The session had been halted after nine minutes when Alex Marquez slid out as high speed on turn five. His bike rocketed across the gravel and through an air fence, forcing stewards to wave red flags while the barrier was repaired.
After picking himself up, Marquez was ferried back on a scooter nursing his right hand.
Alex Marquez had also crashed in the morning session but still set the fastest time. He repeated the trick in the afternoon.
He returned for the final minutes of the session and quickly jumped to third before catapulting to a new record, as stewards repeatedly waved yellow warning flags.
Quartararo, Jack Miller, Ai Ogura, Raul Fernandez and Joan Mir, were among riders who crashed during the session.
Fermin Aldeguer, on the second Gresini bike, Johann Zarco on a Honda, KTM's Pedro Acosta, Fabio Di Giannantonio on a VR46 and Joan Mir on a Honda completed the top 10 who advance directly to the 12-rider final qualifying session on Saturday.

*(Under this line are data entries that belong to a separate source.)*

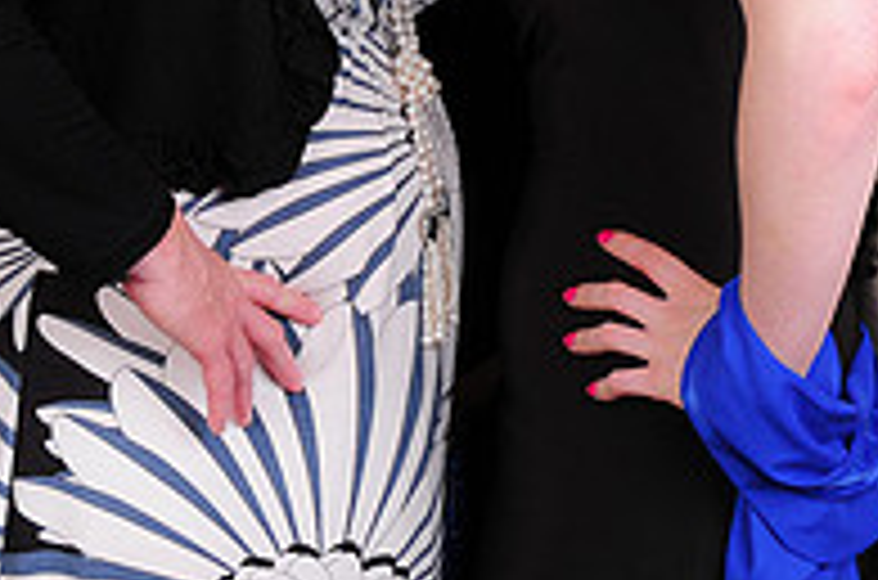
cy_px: -164
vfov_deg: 11.1
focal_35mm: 120
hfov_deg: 17.0
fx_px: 2931
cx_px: 621
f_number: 8
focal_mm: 27
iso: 200
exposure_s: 1/125
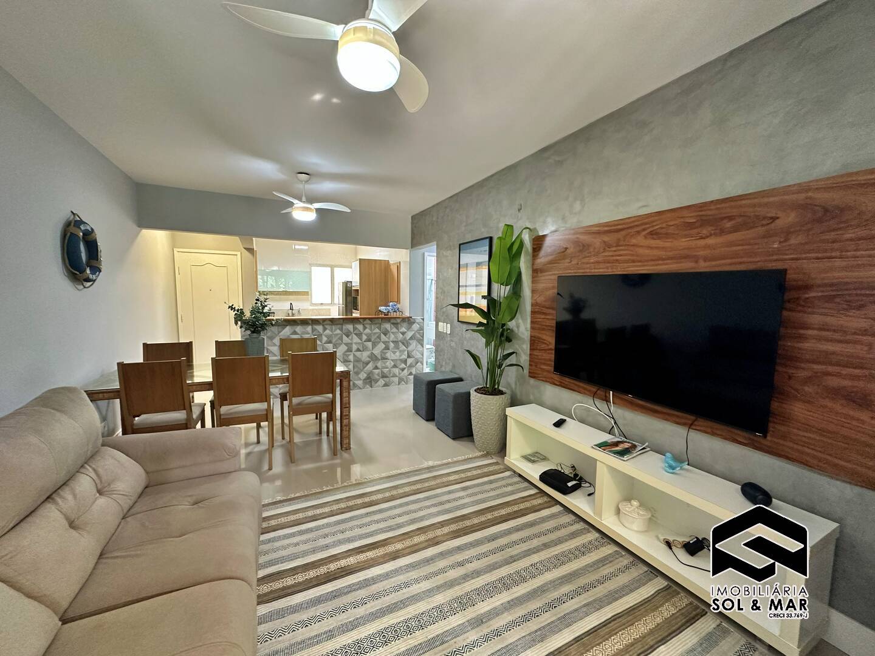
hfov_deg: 102.1
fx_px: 354
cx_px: 438
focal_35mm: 14
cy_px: 328
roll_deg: -0.9
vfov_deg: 85.7
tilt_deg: -5.6
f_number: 2.2
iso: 320
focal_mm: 2.22
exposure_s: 1/60
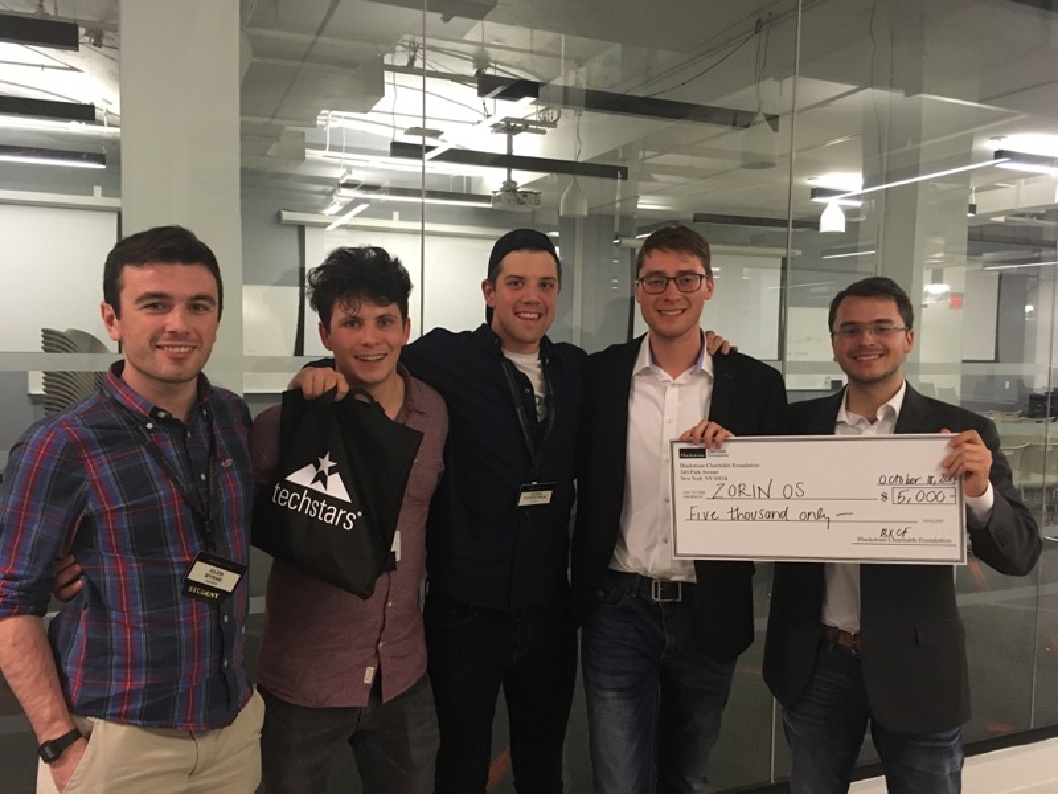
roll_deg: -0.5
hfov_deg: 61.7
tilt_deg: -3.0
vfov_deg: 48.2
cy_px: 397
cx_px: 529
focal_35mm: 29
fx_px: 886
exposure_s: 1/30
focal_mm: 4.15
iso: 250
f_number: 2.2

That will determine the first four rows of the grid for the evening's 12-lap sprint and Sunday's 25-lap main race.
The other 13 riders must ride in an earlier session with two places in Q2 at stake.
Marc Marquez, the six-time world champion, has dominated so far this season, taking all four poles, all four sprints and only missing out on a sweep when he fell while leading the Grand Prix of the Americas in Texas last month.
He appeared to complete the afternoon session on one set of tyres, conserving his options for later in the weekend.
Marquez, who leads the standings by 17 points ahead of younger brother Alex, is a three-time winner in Jerez -- in 2014, 2018 and 2019, but Bagnaia has triumphed in each of the last three years.
Bagnaia won in the US after Marquez's error, but the Italian is already 26 points off the pace in third overall.